E via seguitando anche per le altre doglianze del Tribunale di Foix.
Le decisioni della Corte sulle questioni alla stessa sottoposti da quest’ultimo paiono difficilmente confutabili sotto il profilo dell’aderenza formale al testo del Regolamento 1107\2009.
Qui, però, si vogliono mettere in evidenza alcuni elementi che emergono “incidentalmente” dalla lettura della sentenza, ma che - secondo la sommessa valutazione di chi scrive - sono tutt’altro che secondari.
Nella parte iniziale, relativa alla “ portata del principio di precauzione e dell'obbligo di conformità del regolamento n. 1107/2009 a tale principio ”, la Corte, per circoscrivere il perimetro del suo scrutinio, afferma che “ la validità di una disposizione del diritto dell'Unione deve essere valutata in funzione delle caratteristiche proprie di tale disposizione e non può dipendere dalle peculiari circostanze di un dato caso . (p. 48). Di conseguenza, le critiche espresse dal giudice del rinvio in merito allo svolgimento della procedura che si è conclusa con l'approvazione del glifosato, considerate isolatamente, non sono tali da dimostrare l'illegittimità delle norme generali che disciplinano siffatta procedura . (p. 49)” 1
Non abbiamo a disposizione il provvedimento di rinvio del giudice francese, ma si può supporre, senza particolari sforzi di fantasia, a cosa si riferiscano le critiche ivi contenute di cui dà atto la Corte; ciò poiché sono note le “peculiari circostanze” che hanno connotato questa vicenda.
Forse, hanno qualcosa a che vedere con quanto emerso da una relazione commissionata poco tempo fa da alcuni europarlamentari a un gruppo di esperti indipendenti in ordine alla procedura per il rinnovo dell’autorizzazione del glifosato conclusasi nel dicembre 2017 2 .
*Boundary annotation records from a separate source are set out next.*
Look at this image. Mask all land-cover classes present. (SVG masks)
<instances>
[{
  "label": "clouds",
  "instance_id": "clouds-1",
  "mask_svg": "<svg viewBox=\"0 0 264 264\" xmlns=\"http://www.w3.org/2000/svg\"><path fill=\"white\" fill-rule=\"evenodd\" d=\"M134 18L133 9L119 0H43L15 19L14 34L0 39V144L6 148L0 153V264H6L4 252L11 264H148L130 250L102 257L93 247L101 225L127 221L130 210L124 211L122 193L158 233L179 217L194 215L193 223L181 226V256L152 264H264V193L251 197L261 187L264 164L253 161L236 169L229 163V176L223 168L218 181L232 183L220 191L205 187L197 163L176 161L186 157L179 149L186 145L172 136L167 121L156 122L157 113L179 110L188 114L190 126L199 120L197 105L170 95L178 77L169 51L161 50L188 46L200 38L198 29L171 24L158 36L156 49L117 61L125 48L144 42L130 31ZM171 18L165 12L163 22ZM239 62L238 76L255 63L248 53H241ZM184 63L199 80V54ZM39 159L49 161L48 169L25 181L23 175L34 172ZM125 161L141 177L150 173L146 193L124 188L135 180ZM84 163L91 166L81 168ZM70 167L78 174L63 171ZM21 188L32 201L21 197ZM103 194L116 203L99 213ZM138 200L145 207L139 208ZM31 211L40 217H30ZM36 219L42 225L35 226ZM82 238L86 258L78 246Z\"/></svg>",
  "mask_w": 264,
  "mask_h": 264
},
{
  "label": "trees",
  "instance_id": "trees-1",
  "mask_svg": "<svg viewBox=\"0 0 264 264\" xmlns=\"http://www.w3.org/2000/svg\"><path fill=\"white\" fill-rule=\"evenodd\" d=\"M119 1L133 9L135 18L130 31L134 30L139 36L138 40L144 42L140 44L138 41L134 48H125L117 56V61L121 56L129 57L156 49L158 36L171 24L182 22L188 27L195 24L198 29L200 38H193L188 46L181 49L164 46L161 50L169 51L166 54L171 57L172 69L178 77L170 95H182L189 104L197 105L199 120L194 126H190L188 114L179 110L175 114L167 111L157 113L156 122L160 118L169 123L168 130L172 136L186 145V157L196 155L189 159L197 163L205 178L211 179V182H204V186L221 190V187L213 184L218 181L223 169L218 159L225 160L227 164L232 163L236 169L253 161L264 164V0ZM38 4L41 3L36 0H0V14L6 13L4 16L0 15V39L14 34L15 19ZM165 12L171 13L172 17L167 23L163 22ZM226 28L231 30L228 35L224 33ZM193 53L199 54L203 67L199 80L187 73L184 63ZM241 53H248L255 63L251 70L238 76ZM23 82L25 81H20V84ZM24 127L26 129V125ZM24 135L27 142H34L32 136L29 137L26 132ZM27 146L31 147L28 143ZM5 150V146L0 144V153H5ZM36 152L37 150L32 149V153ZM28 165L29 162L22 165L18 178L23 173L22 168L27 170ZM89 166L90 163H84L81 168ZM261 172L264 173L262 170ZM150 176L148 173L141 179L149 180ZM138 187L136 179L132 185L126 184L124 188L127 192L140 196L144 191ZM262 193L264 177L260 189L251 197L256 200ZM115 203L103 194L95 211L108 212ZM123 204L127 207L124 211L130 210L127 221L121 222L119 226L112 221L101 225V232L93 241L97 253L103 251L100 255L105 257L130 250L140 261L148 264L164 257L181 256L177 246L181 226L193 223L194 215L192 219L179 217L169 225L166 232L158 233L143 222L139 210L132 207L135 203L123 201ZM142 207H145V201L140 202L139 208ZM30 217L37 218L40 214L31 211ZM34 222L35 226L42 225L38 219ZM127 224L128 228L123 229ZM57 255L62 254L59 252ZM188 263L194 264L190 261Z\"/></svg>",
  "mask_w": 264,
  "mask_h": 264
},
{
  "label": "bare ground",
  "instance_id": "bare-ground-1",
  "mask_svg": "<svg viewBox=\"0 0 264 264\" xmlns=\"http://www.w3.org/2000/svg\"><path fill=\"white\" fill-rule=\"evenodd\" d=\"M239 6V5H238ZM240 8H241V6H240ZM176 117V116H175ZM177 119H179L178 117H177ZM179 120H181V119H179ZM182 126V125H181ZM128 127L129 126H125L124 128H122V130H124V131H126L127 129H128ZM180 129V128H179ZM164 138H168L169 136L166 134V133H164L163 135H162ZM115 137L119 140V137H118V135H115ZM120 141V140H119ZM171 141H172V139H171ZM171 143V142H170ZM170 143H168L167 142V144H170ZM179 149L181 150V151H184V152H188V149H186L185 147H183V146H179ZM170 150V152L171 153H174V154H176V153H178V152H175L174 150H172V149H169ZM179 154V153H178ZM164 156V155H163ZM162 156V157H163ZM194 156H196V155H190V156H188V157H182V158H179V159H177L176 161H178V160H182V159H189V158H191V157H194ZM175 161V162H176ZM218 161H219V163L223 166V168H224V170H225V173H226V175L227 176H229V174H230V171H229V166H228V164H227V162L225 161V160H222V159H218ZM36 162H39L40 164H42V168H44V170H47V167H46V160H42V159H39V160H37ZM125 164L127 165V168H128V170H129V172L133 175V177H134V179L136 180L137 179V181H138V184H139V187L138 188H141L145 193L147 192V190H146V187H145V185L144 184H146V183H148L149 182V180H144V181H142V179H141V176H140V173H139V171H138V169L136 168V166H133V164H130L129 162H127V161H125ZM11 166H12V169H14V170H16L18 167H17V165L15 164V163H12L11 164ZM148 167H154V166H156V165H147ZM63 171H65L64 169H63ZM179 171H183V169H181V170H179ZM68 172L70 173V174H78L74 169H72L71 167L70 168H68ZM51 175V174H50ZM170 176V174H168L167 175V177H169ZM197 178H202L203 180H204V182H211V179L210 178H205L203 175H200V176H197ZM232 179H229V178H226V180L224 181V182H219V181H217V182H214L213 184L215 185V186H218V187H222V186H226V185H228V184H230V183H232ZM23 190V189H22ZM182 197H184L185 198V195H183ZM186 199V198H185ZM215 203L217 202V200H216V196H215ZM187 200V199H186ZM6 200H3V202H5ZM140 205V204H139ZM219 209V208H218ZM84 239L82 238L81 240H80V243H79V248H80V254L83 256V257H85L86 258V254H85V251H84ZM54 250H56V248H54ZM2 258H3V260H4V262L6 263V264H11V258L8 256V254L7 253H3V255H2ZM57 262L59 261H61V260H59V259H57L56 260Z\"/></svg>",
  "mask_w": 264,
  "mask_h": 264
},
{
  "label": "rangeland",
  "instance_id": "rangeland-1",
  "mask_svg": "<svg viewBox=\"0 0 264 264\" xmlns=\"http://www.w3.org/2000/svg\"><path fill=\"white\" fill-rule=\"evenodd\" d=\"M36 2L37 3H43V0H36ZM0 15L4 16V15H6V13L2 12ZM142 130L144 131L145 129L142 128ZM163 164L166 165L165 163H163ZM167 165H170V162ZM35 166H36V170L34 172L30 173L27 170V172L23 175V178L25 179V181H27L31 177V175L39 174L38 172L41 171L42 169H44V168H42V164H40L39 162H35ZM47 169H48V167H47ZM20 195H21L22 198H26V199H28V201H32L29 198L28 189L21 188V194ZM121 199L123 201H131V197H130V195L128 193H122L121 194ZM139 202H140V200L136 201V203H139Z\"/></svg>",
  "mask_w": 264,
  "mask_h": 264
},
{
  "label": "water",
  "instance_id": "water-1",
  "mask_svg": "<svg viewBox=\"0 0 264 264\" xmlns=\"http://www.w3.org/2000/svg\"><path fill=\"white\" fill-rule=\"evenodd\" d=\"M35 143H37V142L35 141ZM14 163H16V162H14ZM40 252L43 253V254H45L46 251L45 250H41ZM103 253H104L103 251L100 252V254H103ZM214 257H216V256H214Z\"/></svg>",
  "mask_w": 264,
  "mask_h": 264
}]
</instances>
Procedura assai singolare, a quanto pare, se è vero che vi sarebbe stato un vero e proprio copia –incolla da parte dell’agenzia federale tedesca per la valutazione dei rischi (BfR) - nella stesura del suo parere finale in ordine alla domanda di rinnovo presentata dai produttori (tra cui la fu Monsanto, oggi Bayer) - da alcuni studi prodotti da questi ultimi a fondamento della loro stessa richiesta.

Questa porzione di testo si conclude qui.